TEDMED left its home in San Diego this year to debut at the Kennedy Center in DC, and it certainly didn’t disappoint. The speaker line-up was full of big names like Francis Collins, Katie Couric, and Billie Jean King and the big ideas ranged from designing new DNA, to using mathematics to personalize cancer treatments, to the shift of the scientific method in the face of a data-dominated world. One particularly interesting talk came from our own President & CEO Daniel Perry, who spoke about whether or not “Cells Have a Mid-Life Crisis.”

Dan’s talk was based on the idea that science is poised to tackle multiple chronic diseases of aging at once, allowing us to live longer in better health. The key to these discoveries is an understanding of the common denominator of these diseases—aging itself. The processes of aging impact our adult cells and tissues—causing them to lose their exquisite balance between cell turnover, cell death, regeneration, and repair. As Dan pointed out “damage accumulates and repair mechanisms falter as we begin to lose our battle with sources of biological stress. This is so, in part because we humans insist on breathing oxygen, on converting food to energy, and living at 98.6° Fahrenheit.”

The good news is that science is ready to change that. Dan told the TEDMED audience the story of how he started off in Washington working on Capitol Hill and ended up launching a not-for-profit (The Alliance for Aging Research) to advance the science of human aging.

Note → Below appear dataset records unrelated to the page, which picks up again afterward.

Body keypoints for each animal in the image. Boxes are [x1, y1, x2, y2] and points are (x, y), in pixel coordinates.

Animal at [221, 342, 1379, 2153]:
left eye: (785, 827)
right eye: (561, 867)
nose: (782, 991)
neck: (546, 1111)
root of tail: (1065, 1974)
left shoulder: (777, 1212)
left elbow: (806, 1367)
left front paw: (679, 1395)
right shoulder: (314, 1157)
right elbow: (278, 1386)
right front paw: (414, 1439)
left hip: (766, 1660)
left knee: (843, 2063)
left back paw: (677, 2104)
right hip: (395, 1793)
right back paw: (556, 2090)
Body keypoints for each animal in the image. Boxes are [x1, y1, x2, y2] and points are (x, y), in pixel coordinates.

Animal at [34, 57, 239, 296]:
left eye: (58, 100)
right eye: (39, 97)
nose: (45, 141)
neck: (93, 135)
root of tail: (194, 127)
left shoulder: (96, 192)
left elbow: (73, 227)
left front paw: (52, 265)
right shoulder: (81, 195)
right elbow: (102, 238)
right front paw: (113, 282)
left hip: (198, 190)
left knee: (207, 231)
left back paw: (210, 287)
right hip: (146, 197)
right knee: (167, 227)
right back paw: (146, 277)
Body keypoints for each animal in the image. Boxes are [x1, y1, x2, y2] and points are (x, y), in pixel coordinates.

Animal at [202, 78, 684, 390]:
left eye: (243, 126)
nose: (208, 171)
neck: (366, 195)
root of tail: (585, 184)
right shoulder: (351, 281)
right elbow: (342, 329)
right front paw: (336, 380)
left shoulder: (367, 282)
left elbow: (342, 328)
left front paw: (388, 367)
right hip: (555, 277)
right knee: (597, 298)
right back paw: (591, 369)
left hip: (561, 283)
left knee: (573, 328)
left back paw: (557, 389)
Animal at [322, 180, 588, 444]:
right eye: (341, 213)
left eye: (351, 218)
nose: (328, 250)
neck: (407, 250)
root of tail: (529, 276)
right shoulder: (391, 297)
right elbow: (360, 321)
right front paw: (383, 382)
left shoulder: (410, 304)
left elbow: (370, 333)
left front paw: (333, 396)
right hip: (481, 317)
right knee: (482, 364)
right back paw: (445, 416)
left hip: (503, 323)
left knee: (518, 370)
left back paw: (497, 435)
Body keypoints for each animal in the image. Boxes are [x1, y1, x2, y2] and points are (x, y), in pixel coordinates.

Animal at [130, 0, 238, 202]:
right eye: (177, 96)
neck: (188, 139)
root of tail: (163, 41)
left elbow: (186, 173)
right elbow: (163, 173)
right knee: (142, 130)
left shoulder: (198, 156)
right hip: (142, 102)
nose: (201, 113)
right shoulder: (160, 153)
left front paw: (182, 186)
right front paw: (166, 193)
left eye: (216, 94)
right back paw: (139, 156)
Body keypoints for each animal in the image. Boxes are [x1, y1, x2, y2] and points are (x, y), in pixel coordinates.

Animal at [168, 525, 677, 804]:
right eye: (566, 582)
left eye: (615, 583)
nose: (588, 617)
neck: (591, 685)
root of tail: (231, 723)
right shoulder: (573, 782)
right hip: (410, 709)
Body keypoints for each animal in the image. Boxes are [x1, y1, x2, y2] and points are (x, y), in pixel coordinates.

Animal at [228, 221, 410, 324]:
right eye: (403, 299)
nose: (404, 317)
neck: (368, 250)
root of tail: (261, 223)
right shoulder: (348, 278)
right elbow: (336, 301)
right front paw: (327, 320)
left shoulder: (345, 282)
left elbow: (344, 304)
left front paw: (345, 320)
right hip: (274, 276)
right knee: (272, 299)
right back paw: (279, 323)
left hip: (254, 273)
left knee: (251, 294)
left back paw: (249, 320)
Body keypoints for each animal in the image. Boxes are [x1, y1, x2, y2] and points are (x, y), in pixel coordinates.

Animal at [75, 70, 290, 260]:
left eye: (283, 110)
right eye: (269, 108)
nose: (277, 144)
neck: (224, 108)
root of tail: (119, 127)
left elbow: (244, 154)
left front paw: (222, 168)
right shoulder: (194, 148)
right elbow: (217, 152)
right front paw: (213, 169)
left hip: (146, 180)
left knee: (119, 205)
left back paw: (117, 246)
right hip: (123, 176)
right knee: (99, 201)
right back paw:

Along the way he saw both the potential of science to impact aging in a way that would lengthen our healthspans, and one of the major roadblocks to those advances—the way we currently fund and organize research—disease by disease and silo by silo. Excitingly, we are seeing progress in removing this roadblock. The recently formed Geroscience Interest Group (GSIG) within the National Institutes of Health has brought together 20 of the institutes and centers to promote discussion, share ideas, and coordinate activities related to geroscience and its connection to age-related diseases.

Dan shared some of the science that is poised to propel the field forward and challenged the TEDMED audience to imagine what we could accomplish “if scientists were collaborating and pursuing answers to aging in an integrative, cross-cutting environment.” While a lot remains to be done, it looks like we may not have to imagine for long.